More than 150 people, mostly Venezuelan nationals, slept on the floor of the Migrant Assistance Center in Juarez on Sunday night because all the city’s shelters were full, said Enrique Valenzuela, head of the Chihuahua Population Council that runs the center.

The facility consists of offices on the second floor of a government complex where migrants receive information about shelters and resources; it has no beds and was not intended as a shelter, Valenzuela said.

Juarez police also discouraged people from remaining outdoors as the temperature dropped to 50 degrees overnight. That’s a significant drop from just a few nights ago when overnight lows were in the 60-65 degree range, KTSM Meteorologist Robert Bettes said.

“We have to wait here. Imagine all we went through only to have to go back. I prefer to stay here and wait for a solution,” said Rosimar, a Venezuelan migrant who came to Juarez with her husband and son, intent on seeking asylum in the U.S. “The idea is that they again open the doors to us, at least those of us who arrived here before October 12.”

Venezuelans since last Thursday have been expelled to Juarez, as the Biden administration stopped welcoming those who crossed in between ports of entry and announced a remote registration program to legally admit up to 24,000 of them.

The announcement came as El Paso city and county officials stretched their resources to make sure released migrants did not end up sleeping on the streets.

In the El Paso Sector in September and October alone, border agents have encountered more than 20,000 Venezuelans who came over from Mexico. The city set up a welcoming center run by the Office of Emergency Management and provided food, hotel rooms and buses out of town for released migrants. Local governments are asking the Biden administration to reimburse them for those expenses.

Juarez has some 20 migrant shelters housing nearly 3,000 migrants as of Sunday night, Valenzuela said.
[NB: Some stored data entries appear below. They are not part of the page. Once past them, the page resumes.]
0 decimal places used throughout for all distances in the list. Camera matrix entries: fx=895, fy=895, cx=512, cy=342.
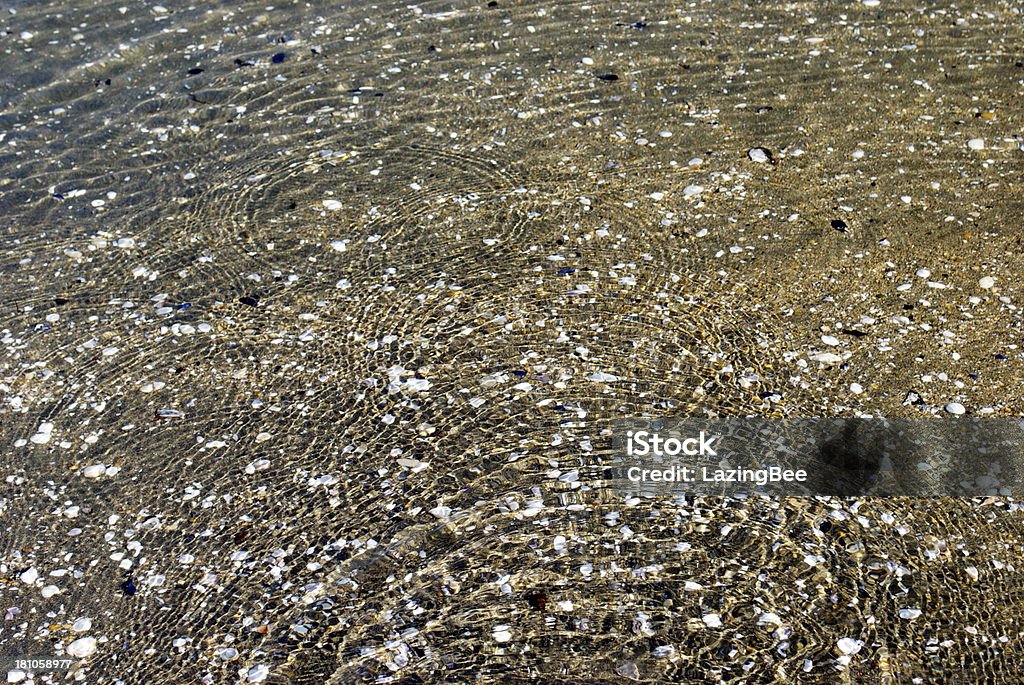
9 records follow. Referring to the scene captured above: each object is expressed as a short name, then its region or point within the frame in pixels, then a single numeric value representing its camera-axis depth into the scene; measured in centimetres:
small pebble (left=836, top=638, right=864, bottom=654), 305
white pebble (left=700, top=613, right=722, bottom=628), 314
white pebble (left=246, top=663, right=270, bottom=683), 305
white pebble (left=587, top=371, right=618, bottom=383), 408
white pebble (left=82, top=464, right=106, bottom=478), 384
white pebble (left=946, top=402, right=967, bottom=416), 388
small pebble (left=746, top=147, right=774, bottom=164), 541
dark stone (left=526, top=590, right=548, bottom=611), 324
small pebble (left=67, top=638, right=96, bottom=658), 318
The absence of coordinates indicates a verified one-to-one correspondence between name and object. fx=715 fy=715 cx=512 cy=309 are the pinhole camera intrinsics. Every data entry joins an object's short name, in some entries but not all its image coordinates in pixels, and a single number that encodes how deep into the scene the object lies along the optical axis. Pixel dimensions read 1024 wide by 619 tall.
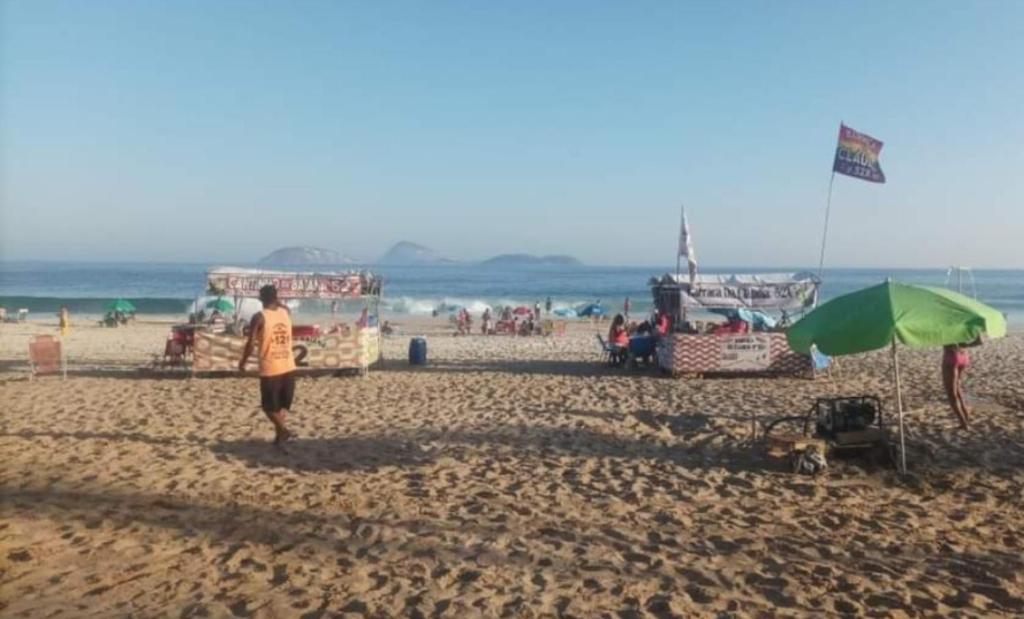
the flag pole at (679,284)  15.33
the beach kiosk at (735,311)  14.08
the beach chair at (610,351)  16.09
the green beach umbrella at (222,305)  20.57
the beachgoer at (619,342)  16.00
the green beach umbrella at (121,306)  30.67
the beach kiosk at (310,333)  13.70
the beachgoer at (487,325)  27.61
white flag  16.25
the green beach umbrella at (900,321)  6.13
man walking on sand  7.37
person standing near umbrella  8.28
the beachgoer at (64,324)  25.36
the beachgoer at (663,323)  15.55
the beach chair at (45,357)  13.02
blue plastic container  16.36
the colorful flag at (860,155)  14.20
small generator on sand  6.91
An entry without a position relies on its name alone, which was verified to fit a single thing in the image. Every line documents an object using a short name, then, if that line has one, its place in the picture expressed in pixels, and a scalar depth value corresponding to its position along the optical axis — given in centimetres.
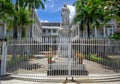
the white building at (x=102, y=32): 1737
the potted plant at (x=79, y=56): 621
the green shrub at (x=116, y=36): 506
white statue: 843
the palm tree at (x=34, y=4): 1226
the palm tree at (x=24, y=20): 1334
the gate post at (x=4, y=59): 616
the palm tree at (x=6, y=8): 880
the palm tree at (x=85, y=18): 1281
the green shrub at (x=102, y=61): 642
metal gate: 605
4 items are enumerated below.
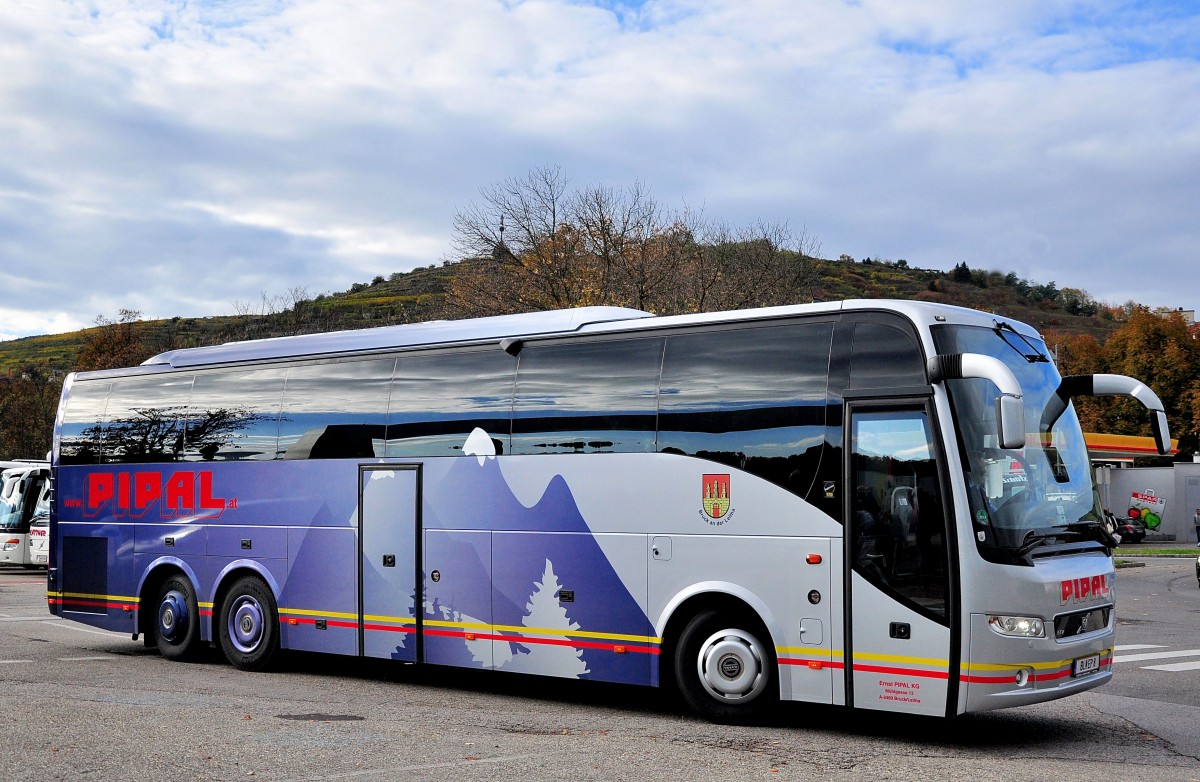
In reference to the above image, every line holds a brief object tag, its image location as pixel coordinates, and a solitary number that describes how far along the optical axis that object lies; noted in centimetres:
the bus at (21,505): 3306
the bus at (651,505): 891
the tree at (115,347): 6969
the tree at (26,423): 7356
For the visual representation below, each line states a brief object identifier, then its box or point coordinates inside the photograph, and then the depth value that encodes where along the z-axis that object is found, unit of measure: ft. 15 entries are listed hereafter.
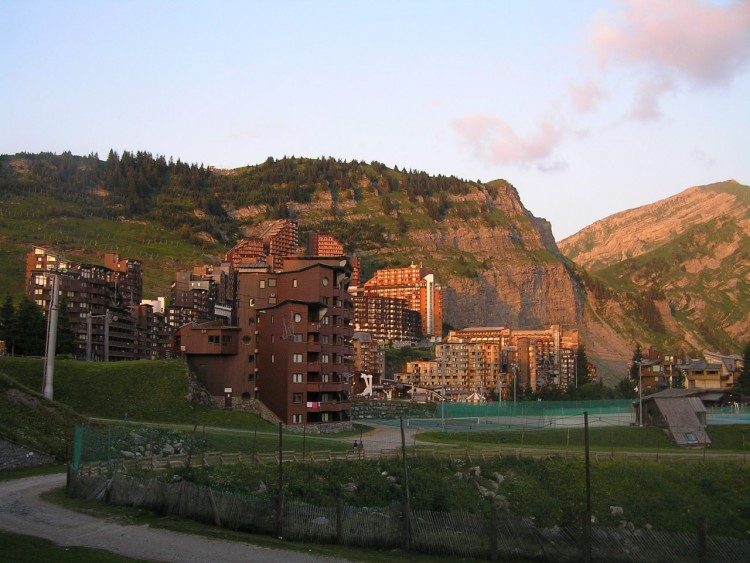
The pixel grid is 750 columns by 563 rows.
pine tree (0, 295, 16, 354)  285.84
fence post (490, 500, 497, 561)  83.46
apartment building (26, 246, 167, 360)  373.40
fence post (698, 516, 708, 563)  81.05
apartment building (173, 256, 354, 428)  237.45
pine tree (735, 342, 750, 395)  380.99
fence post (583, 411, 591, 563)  83.10
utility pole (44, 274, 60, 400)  173.37
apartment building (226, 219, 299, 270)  622.13
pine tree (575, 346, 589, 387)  603.43
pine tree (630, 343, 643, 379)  545.03
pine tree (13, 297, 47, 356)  284.82
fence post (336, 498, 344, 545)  84.71
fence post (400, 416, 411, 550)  84.74
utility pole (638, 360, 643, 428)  234.50
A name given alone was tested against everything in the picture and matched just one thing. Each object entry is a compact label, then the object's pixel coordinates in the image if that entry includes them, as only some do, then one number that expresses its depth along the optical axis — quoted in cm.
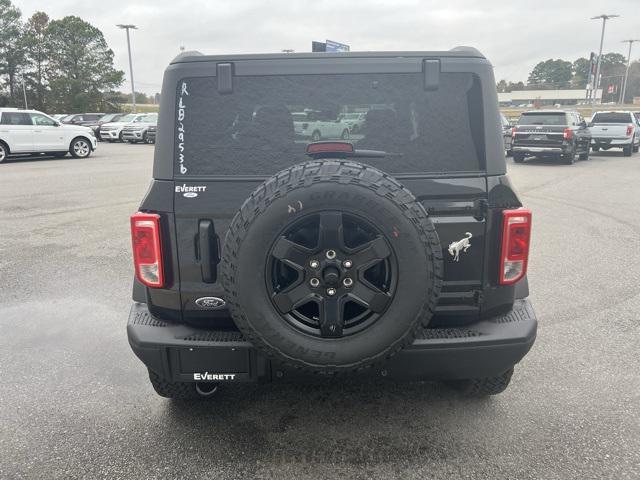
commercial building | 11650
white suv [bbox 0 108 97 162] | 1791
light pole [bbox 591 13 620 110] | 4647
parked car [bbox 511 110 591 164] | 1697
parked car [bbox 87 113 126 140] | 3250
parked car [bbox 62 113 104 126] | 3378
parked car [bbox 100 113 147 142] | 3059
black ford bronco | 247
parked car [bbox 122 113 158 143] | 2920
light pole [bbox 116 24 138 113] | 4878
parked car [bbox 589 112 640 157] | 2145
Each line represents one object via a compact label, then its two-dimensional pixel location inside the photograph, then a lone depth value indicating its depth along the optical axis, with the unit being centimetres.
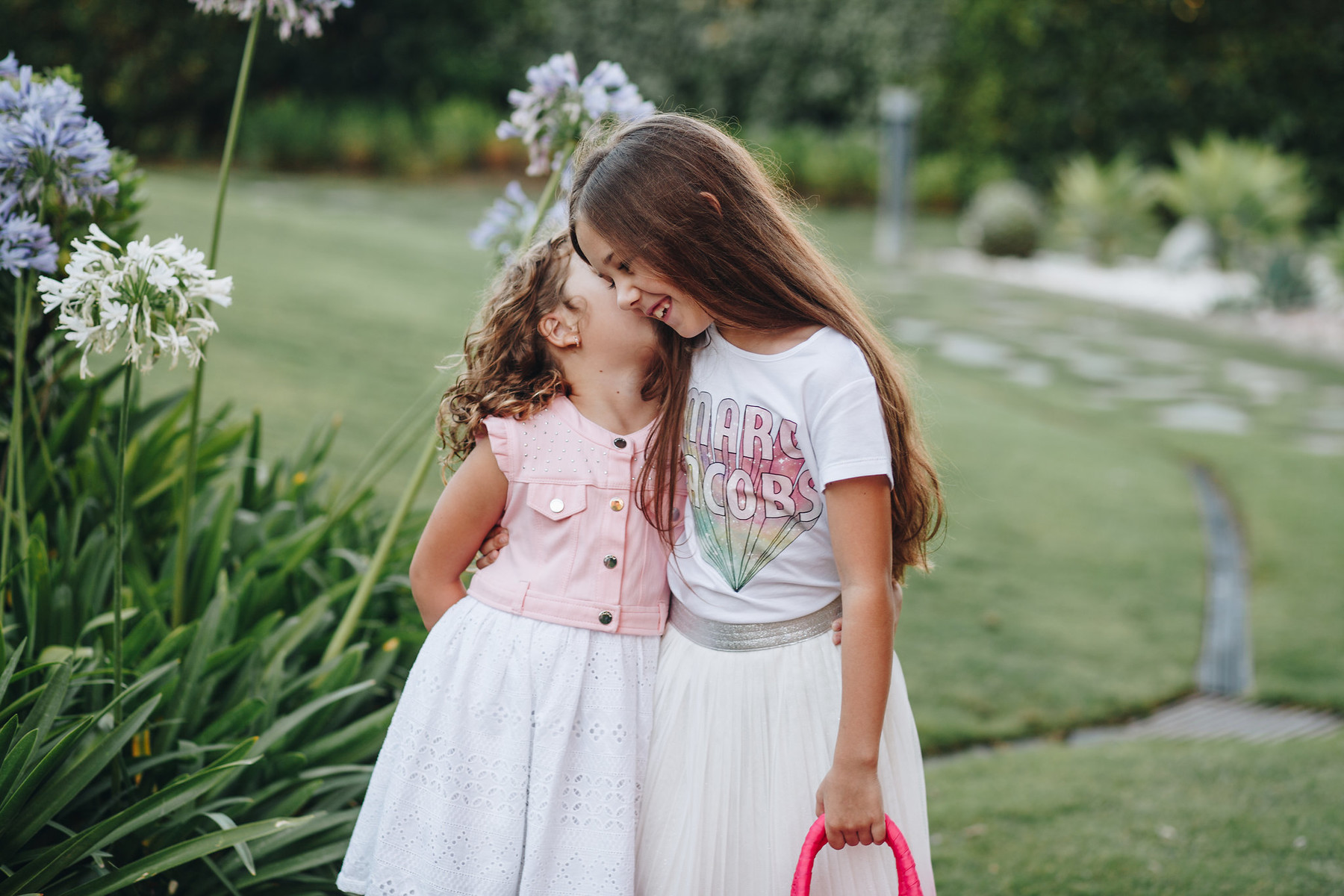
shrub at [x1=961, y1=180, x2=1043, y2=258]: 1323
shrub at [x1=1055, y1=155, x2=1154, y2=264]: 1309
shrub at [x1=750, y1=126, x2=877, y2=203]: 1603
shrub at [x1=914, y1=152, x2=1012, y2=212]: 1598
However, most are small, church-run facilities; only the Leona Vicario federal government shelter, the Kiki Romero municipal gym, Casa del Migrante and Good Samaritan can house large numbers.

On Friday a KTSM/Border Report photo crew witnessed hundreds of migrants – most of them identifying to Mexican authorities at the Paso del Norte Bridge as Venezuelans – being sent over to Mexico in the space of just over an hour. Mexican immigration authorities quickly released the expelled migrants, telling the Venezuelans they had 15 days to leave their country.

On Monday morning, dozens of people who later identified themselves as Venezuelan and Colombian migrants crossed the Rio Grande into the United States but stopped a few feet from the border wall.

The single adults could be heard talking among themselves as to whether to surrender to the U.S. Border Patrol and ask for asylum or go back to Mexico to ponder their next move. Many ended up walking back to Juarez and yelled at other people about to cross the river to stay on the Mexican side – for now.